Parents’ experience with child safety restraint in China

Xiaojun Chen12, Jingzhen Yang34, Corinne Peek-Asa35 and Liping Li12*

Author Affiliations

1 The First Affiliated Hospital of Shantou University Medical College, Shantou, China

2 Injury Prevention Research Center, Shantou University Medical College, Shantou, China

3 The University of Iowa Injury Prevention Research Center, Iowa, USA

4 Department of Social and Behavioral Sciences, Kent State University, Kent, USA

5 Department of Occupational and Environmental Health, University of Iowa, Iowa, USA

For all author emails, please log on.

BMC Public Health 2014, 14:318  doi:10.1186/1471-2458-14-318

Published: 7 April 2014



Child safety restraints are effective measures in protecting children from an injury while traveling in a car.

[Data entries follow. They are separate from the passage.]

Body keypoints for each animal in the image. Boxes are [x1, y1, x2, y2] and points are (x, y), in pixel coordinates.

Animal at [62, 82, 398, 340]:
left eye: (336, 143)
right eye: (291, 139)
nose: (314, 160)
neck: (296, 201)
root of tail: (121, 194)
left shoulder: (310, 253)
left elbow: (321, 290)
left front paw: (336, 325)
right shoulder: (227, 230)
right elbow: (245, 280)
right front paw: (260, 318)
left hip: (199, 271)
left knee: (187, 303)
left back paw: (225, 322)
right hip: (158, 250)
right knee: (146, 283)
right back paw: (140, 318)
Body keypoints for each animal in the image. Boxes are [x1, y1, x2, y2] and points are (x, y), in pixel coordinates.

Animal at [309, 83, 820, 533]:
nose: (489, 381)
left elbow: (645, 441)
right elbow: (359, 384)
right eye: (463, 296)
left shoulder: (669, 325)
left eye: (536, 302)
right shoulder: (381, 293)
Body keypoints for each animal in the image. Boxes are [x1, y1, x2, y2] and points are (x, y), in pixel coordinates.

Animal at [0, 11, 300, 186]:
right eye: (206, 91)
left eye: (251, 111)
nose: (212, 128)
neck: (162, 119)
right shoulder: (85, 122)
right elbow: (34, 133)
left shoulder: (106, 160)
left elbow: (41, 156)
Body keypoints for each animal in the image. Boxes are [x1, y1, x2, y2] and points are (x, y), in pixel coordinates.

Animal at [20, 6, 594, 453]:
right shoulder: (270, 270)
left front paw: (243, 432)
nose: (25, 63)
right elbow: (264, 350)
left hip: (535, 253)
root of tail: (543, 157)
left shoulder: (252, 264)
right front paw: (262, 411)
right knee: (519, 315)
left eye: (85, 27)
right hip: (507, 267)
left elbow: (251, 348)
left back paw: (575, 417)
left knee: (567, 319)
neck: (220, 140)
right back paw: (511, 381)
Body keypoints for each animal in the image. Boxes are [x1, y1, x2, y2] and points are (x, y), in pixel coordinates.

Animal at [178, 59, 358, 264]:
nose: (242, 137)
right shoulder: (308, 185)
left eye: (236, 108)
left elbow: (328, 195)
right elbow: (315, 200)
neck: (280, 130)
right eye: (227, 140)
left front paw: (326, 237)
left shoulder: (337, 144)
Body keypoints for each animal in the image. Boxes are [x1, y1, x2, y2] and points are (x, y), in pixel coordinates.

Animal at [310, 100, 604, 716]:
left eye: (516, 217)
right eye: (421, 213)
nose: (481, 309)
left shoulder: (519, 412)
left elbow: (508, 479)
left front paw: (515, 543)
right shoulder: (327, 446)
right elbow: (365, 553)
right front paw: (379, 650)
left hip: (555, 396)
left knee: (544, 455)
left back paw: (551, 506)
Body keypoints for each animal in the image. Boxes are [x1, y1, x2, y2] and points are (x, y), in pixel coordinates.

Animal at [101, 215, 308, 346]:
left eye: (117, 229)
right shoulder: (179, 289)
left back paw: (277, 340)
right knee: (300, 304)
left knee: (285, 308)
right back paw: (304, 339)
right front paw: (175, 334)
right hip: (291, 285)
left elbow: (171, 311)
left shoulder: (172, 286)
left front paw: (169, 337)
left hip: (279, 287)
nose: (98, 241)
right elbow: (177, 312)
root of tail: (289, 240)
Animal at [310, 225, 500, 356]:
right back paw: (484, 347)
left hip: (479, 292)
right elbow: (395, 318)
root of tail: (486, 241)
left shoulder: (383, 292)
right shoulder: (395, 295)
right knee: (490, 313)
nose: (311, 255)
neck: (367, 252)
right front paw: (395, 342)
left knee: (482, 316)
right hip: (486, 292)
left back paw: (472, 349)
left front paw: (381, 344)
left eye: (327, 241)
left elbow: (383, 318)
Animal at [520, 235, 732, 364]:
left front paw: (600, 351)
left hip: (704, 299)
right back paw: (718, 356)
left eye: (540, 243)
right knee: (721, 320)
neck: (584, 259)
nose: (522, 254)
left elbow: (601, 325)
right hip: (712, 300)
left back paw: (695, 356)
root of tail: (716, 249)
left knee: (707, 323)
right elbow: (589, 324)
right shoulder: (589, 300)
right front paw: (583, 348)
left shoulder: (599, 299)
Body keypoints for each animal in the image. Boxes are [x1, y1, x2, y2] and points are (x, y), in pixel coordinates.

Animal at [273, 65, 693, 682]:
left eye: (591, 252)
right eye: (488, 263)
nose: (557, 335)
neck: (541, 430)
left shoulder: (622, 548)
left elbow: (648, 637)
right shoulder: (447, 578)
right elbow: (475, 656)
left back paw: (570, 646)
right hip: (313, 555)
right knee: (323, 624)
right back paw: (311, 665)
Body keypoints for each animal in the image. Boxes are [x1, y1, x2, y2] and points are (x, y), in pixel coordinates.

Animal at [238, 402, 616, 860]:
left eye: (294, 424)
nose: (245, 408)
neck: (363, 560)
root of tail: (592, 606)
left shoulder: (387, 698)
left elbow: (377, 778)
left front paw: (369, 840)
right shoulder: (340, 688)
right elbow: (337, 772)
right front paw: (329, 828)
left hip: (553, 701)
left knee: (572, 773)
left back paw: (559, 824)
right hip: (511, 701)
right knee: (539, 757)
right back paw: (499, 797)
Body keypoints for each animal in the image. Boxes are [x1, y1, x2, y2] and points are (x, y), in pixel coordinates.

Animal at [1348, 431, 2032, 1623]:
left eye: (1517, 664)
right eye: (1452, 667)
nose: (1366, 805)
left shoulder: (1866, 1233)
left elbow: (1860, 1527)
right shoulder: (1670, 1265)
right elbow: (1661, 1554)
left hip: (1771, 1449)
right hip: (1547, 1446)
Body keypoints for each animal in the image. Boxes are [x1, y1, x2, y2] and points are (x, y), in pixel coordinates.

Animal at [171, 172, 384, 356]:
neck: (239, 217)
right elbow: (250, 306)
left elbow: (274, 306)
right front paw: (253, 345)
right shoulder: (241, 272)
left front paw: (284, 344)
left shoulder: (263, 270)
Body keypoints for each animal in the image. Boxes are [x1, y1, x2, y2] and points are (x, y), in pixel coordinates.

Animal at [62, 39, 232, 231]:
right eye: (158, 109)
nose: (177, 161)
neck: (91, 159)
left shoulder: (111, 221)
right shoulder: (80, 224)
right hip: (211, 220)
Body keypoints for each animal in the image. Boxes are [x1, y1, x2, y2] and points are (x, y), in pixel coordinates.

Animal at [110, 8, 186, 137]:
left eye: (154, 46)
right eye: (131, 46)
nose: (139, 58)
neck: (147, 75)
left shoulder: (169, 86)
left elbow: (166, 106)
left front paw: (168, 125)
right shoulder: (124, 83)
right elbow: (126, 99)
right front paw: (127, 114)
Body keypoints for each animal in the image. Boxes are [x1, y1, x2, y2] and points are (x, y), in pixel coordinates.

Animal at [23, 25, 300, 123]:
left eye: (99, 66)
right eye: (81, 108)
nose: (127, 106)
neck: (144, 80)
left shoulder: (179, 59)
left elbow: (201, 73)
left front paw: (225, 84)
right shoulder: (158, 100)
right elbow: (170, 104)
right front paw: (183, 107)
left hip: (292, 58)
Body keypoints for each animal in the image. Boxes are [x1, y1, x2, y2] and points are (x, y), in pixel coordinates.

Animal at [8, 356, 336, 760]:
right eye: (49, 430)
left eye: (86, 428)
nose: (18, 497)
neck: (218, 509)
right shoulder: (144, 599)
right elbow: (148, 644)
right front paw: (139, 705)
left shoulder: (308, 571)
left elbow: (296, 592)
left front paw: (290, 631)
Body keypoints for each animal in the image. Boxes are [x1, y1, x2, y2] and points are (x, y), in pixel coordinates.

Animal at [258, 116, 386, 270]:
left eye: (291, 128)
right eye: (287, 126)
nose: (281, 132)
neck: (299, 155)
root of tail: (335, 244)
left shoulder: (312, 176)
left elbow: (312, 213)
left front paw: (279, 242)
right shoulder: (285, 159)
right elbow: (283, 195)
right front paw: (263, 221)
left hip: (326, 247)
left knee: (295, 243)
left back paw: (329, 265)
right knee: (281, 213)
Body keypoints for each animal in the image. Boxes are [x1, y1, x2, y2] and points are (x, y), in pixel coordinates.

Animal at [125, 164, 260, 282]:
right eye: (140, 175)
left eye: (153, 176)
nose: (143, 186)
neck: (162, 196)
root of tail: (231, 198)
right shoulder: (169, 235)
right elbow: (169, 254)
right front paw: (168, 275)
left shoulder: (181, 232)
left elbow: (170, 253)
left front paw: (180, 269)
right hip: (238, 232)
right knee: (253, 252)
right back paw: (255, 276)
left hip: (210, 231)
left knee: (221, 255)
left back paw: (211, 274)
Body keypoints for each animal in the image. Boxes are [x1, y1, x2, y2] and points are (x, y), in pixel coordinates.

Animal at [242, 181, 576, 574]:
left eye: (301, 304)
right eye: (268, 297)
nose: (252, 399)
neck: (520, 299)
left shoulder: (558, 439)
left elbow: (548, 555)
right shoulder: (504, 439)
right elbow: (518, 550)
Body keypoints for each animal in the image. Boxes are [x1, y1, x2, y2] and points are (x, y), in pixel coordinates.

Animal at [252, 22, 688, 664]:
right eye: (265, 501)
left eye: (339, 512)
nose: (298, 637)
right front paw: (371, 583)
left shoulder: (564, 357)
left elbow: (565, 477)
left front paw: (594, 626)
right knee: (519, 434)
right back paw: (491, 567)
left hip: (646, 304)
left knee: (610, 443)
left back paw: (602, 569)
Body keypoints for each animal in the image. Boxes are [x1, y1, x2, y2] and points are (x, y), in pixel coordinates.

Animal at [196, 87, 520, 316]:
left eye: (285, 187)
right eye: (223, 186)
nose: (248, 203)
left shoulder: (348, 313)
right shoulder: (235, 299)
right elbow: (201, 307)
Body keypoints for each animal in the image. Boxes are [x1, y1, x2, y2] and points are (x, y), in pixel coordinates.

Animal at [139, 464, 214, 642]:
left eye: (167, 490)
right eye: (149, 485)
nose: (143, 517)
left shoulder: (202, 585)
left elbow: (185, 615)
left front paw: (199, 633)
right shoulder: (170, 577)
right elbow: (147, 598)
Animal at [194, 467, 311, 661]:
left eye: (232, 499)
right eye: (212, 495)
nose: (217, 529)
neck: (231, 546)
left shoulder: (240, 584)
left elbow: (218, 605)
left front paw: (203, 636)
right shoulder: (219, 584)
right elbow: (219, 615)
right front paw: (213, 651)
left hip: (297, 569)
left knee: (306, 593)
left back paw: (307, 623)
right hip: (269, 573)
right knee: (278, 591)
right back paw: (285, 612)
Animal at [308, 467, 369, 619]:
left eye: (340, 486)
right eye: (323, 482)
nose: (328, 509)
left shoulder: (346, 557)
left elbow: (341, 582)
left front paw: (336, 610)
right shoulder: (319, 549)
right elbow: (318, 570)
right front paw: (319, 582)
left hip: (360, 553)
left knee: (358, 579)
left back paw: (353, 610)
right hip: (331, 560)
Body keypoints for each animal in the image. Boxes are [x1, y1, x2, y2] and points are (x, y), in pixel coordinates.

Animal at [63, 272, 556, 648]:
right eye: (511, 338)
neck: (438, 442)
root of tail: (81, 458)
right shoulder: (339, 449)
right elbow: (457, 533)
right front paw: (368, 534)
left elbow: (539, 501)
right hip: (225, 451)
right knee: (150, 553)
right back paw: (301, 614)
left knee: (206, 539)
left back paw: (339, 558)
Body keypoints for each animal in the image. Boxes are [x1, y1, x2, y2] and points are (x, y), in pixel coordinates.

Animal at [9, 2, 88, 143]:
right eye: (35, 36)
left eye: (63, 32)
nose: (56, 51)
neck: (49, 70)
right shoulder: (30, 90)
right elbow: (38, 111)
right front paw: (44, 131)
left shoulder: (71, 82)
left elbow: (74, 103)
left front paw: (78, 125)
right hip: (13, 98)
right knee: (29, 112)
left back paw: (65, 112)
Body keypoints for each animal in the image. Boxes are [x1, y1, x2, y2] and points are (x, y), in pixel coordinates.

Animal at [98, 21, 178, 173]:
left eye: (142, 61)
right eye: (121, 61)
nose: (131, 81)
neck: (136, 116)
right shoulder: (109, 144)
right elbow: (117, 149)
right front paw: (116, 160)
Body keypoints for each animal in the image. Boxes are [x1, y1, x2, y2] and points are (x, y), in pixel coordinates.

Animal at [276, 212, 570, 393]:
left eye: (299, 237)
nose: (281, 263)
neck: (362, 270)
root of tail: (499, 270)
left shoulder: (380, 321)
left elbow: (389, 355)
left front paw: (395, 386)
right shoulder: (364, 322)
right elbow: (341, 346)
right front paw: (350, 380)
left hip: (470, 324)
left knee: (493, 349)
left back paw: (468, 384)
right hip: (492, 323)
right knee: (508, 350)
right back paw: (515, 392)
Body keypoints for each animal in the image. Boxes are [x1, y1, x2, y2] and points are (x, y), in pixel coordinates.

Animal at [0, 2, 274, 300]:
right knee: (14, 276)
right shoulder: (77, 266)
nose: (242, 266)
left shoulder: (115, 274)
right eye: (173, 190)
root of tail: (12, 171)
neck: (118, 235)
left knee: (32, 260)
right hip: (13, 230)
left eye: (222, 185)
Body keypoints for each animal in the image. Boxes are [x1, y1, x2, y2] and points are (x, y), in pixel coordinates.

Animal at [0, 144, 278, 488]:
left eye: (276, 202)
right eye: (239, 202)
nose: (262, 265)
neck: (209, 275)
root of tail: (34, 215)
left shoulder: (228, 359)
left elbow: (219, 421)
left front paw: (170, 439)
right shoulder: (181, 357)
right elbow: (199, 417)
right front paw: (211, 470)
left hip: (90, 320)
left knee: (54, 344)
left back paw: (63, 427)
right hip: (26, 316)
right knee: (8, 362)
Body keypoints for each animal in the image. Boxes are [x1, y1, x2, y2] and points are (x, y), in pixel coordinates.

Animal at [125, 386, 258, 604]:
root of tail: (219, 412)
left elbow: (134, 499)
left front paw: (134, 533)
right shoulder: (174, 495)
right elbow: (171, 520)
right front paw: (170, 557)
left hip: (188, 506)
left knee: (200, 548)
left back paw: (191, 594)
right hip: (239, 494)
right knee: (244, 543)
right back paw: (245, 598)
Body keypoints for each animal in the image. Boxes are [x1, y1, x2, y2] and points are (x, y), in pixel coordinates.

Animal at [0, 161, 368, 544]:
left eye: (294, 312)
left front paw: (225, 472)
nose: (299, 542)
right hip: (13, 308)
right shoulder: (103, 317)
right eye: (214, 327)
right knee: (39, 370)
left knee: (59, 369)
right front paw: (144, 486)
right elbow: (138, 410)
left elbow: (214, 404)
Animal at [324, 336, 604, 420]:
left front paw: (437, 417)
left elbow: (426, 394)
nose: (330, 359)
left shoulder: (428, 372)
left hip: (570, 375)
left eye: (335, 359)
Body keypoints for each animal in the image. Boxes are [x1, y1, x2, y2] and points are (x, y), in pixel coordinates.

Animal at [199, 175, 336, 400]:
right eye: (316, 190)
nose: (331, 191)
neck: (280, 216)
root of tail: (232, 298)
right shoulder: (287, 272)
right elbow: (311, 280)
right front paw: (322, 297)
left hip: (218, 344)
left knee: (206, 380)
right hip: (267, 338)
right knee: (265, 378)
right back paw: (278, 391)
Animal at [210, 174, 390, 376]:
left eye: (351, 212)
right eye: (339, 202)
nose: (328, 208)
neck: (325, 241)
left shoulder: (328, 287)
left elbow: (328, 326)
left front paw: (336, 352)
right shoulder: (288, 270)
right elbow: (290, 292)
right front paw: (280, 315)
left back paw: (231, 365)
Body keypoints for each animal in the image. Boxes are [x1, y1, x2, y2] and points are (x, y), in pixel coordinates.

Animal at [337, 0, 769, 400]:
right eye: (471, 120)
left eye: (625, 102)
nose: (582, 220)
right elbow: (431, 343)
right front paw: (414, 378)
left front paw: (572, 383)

However, the rate of child restraint use is extremely low in Chinese cities. Parent drivers could play an important role in promoting child safety restraint use, but not all of them take active responsibility.


This study used a qualitative approach and included 14 in-depth interviews among parents with a child, under the age of 6, living in Shantou City (7 child safety restraint users and 7 non-users). Purposive sampling was used to recruit eligible parent drivers who participated in a previous observation study. Interview data were collected from March to April 2013. The audio taped and transcribed data were coded and analyzed to identify key themes.


Four key themes on child safety restraint emerged from the in-depth interviews with parents. These included 1) Having a child safety restraint installed in the rear seat with an adult sitting next to the restrained child is ideal, and child safety restraint is seen as an alternative when adult accompaniment is not available; 2) Having effective parental education strategies could help make a difference in child safety restraint use; 3) Inadequate promotion and parents’ poor safety awareness contribute to the low rate of child safety restraint in China; 4) Mandatory legislation on child safety restraint use could be an effective approach.


Inadequate promotion and low awareness of safe traveling by parents were closely linked to low child safety seat usage under the circumstance of no mandatory legislation. Future intervention efforts need to focus on increasing parents’ safe travel awareness combined with CSS product promotion before the laws are enacted.